By Jim Knox
As we approach Halloween we share a renewed interest in what is perhaps the season’s most iconic creature–the bat. Connecticut is home to eight bat species: the Eastern Long-eared Bat, the Eastern Pipistrelle, the Silver-haired Bat, the Hoary Bat, The Indiana Bat, The Red Bat, The Little Brown Bat and The Big Brown Bat. The rare, Eastern Small-footed Bat has not been recorded in our state for several decades.
The two species most commonly found in the Nutmeg state are The Little Brown Bat and The Big Brown Bat. When gazing overhead on an autumn evening, these creatures are the ones we are most likely to see. To all but the most trained naturalists, an initial glimpse of a bat is a case of mistaken identity. We’re certain we’ve seen a bird, but the erratic, swooping, circling flight is unlike that of most birds. The fluttering wing beat is a give away that we are witnessing something altogether different. With bats, this “altogether different” category is a good place to start.
Bats are utterly unique among mammals in that they are the sole members of the class of more than 5,400 known mammal species which possess the power of flight. In fact, the order Chiroptera represents more than 1,200 known species of bats and is the most biologically diverse and numerous category of mammals. Chiroptera is Greek for “hand wing” and refers to the “hand-like” membranous wings of bats, covering their elongated “fingers”. This innovative design provides bats with a highly flexible and strong winged surface which can provide them with both instant lift and remarkably agile flying ability.
The power of flight has given bats a superpower which eludes all of their fellow warm-bodied, furred, nursing relatives–the exponentially-enhanced ability to: forage, flee, gather visual, scent, and auditory information, hunt and migrate. This “go anywhere / do anything” capability has enabled bats to take over the world. Well, not in the sense of a Bond villain…but with a resume which includes colonization of every continent except Antarctica, the vast majority of the world’s islands, and every major habitat from rainforests to deserts, bats are unrivaled.
And…it’s a good thing because bats are benevolent rulers. The benefits of bats are myriad. Yet a few of the more significant benefits to us humans include: natural, non-toxic insect control, fertilizer producers, pollinators, seed dispersers and “engineering consultants”.
A single native Connecticut Big Brown Bat can eat up to 1,200 mosquitoes (yes, two zeros there) in a single hour, making them the most effective known agent for protection against mosquito-borne illnesses. Bats produce nutrient rich guano which is a more effective fertilizer than livestock manure. Bats pollinate more than 530 species of flowering plants, contribute billions of dollars of productive fruit and flower cops to the U.S. agriculture industry and pollinate species including bananas, mangoes, guavas and agaves. Imagine a world without banana splits or agave syrup? I’d rather not. Additionally, these airborne innovators disperse seeds of native plant species over vast areas and in nearly inaccessible places, reinforcing our biodiversity and natural resistance to environmental threats such as forest fires, drought and floods. Lastly, and perhaps just as significantly, bats provide engineers, inventors and other designers with unmatched models for flight, navigation, echolocation, airborne communication and a host of other design challenges.
Yet due to pressures on their environment, including a devastating fungal infection known as White-Nose syndrome, bats are suffering losses. With serious population declines across the United States and around the world, bats need our help.
So what can we do to help them?
We can:
Reduce Pesticides (this helps bats to protect you and your loved ones from biting insects and avoids introducing toxins to your neighborhood)
Promote Natural Habitat (leave as many dead and dying trees around your home as possible, to provide roosting habitat for bats)
Put up a Bat House (you can provide a safe haven for bats, whether you have 100 acres or 100 inches of space)
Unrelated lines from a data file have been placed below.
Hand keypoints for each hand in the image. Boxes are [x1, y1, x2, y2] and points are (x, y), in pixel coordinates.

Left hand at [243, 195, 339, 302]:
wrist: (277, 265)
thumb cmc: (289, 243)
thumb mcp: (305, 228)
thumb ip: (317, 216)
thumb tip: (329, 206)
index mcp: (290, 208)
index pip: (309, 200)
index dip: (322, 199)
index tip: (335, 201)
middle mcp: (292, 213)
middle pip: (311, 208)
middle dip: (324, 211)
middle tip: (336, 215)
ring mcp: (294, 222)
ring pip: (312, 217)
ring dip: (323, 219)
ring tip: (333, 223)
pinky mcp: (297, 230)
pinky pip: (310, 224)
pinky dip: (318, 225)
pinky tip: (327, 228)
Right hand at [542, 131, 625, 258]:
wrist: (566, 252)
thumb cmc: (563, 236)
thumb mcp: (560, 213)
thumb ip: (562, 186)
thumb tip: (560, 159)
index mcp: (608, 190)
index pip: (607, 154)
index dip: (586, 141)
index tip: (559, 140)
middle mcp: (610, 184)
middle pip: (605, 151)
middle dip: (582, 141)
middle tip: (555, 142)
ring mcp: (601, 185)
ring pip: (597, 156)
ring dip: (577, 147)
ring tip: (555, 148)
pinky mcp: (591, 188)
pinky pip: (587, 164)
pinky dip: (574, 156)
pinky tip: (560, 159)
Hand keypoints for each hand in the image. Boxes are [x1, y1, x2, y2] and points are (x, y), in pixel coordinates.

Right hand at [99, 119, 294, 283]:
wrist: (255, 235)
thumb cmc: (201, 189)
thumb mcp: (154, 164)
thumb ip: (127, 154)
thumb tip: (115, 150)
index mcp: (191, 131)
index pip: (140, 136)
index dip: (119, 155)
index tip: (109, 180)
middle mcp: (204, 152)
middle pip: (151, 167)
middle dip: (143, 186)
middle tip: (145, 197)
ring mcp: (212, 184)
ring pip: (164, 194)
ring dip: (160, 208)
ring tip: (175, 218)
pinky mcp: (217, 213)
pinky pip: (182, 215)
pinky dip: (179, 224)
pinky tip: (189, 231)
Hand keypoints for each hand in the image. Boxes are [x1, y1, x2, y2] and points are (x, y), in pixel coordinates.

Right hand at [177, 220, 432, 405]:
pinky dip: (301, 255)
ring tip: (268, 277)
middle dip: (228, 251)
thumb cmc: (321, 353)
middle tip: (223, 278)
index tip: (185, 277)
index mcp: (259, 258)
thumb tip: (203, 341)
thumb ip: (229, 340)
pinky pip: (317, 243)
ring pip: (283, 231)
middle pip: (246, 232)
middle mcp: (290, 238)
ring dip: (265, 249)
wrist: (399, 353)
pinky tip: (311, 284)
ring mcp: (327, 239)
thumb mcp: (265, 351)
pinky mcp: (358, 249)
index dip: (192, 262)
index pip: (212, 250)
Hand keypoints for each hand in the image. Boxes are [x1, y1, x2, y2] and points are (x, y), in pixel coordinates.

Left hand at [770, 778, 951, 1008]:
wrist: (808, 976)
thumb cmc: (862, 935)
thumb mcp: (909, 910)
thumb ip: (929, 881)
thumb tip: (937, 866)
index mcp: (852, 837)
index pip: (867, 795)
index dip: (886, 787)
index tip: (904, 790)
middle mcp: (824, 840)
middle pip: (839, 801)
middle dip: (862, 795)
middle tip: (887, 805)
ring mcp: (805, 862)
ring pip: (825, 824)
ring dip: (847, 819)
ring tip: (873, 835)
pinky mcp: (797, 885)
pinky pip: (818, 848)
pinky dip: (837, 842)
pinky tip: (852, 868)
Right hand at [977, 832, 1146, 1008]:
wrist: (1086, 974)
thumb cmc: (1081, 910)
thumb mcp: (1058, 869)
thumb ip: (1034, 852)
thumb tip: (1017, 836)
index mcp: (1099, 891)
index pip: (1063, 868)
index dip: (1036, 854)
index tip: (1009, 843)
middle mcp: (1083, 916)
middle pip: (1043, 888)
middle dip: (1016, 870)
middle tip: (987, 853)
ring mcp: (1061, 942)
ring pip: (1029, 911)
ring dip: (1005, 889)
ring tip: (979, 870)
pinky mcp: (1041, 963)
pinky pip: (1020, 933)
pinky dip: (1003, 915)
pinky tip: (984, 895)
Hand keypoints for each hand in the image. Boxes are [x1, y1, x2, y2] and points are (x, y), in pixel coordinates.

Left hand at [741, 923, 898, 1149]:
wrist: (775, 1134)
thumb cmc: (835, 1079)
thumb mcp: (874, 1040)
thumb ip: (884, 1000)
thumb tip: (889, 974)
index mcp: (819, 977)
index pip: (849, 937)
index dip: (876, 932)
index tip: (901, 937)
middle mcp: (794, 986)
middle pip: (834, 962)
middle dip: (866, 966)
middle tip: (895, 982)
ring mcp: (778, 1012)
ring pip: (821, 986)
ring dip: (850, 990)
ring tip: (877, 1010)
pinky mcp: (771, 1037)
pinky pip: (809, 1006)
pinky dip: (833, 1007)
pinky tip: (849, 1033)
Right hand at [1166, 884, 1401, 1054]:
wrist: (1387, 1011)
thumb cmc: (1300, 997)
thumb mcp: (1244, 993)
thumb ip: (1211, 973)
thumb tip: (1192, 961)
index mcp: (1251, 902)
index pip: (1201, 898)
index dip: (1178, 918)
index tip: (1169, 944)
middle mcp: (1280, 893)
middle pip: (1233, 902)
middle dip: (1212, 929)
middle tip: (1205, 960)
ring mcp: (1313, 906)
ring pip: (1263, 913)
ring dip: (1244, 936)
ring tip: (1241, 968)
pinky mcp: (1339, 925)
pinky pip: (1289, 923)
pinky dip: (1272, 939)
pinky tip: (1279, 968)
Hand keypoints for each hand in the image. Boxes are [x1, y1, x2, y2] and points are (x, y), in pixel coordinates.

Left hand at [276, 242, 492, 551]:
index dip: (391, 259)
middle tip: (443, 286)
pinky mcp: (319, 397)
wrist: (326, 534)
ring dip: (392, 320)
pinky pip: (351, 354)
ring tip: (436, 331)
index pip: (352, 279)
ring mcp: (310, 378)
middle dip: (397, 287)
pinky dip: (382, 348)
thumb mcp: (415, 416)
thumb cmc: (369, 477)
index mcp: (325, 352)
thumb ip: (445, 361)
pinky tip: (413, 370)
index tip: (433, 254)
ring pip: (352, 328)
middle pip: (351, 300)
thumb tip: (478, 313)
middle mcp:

As nature’s only flying mammals and avian innovators who have colonized every continent which sprouts a blade of grass, bats show us the way. By specializing, they have achieved remarkable success through diversity. Bats have taught us much and offer to teach us even more. Next time you behold a New England sky at dusk and witness the fluttering, high-powered flight of a Big Brown Bat, let a little inspiration take you to a place where you haven’t yet visited…a place you’d like to see more often.
Jim Knox is Curator of Education at Connecticut’s Beardsley Zoo where he directs education and conservation initiatives to advance the protection of wildlife in Connecticut and beyond.